Processing model - epimorphics/dclib GitHub Wiki
Basic processing model
context x template x CSV stream -> StreamRDF
Context
This provides:
element | Notes |
---|---|
templates | set of global templates that can be called by name |
bindings | set of default global variable bindings |
prefixes | default RDF prefix mapping |
sources | set of reconciliation sources that can be referred to by templates |
parent | parent context |
In the command line tool there is no global context.
In a web service version we would expect a nest of contexts with default global context extended by a user- or project- specific context.
Template
The template can be a composite template which allows for variable bindings and in-line definition of other sources and templates.
Processing
If there are any one-off templates these are run to general global data/datadata.
Then the input is processed one line at a time to generate a set of triple outputs. Hierarchical templates may retain state of last prior parent for each level of hierarchy.
Triples only at this point.

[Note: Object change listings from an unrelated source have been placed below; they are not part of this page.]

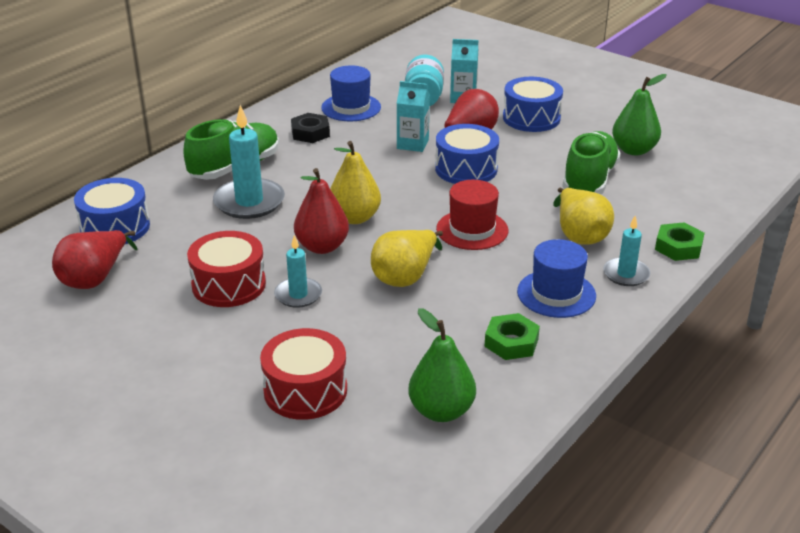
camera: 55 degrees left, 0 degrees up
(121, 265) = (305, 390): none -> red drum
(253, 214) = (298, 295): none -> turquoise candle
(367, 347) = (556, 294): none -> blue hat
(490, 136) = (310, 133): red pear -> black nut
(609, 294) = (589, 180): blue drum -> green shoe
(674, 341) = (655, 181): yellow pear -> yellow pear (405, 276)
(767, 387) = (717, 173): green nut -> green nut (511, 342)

No support for multiple named graphs from a single process.
The outputs can be streamed or aggregated into an RDF model.
Web service packaging
Not implemented
Web invocation:
- supply converter names and key value pairs using query parameters
- POST single csv file
- POST single zip file containing source csv plus zero or more templates and auxiliary files
- POST multi-part form data containing source csv plus zero or more auxiliary files
Return options:
- directly returns converted RDF as Turtle (200) or returns human readable HTML page of conversion errors (400)

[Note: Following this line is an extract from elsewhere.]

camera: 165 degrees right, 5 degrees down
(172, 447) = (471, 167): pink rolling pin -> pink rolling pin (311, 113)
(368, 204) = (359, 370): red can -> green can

- return location of an asynchronous status monitor through which the processing progress can be tracked and eventually provides a URL for download of the result
Command line packaging
java -jar dclib.jar [options] template.json [aux-template.json ...] data.csv
Takes a template (which may be composite), zero or more auxilliary templates which can be referred to by name from the main template, and transforms the given csv file to generate a ttl result on stdout (or a set of error messages).
java -jar dclib.jar [options] [--nThreads 4] [--compress] --batch batchFile
Takes a batchFile which takes the form:
template1.yaml data1.csv
template2.yaml data2.csv
...
Each line specifies one conversion job and generates an output data1.ttl
or data1.ttl.gz
if compressed (or see below). The batches are started in separate parallel threads (up to a default of 4 but can be set by nThreads
) which can improve processing time depending on the nature of the storage IO.
In both cases [options]
can include:
Option | Meaning |
---|---|
--debug |
Generate (verbose) debug information at each step |
--streaming |
Stream the output, without this the data is generated in memory first and then written out. |
--ntriples |
Output as N-Triples rather than Turtle, in batch mode output files will have suffix .nt or .nt.gz |
--abortIfRowFails |
Force the conversion to fail if a conversion fails to find a template for some row |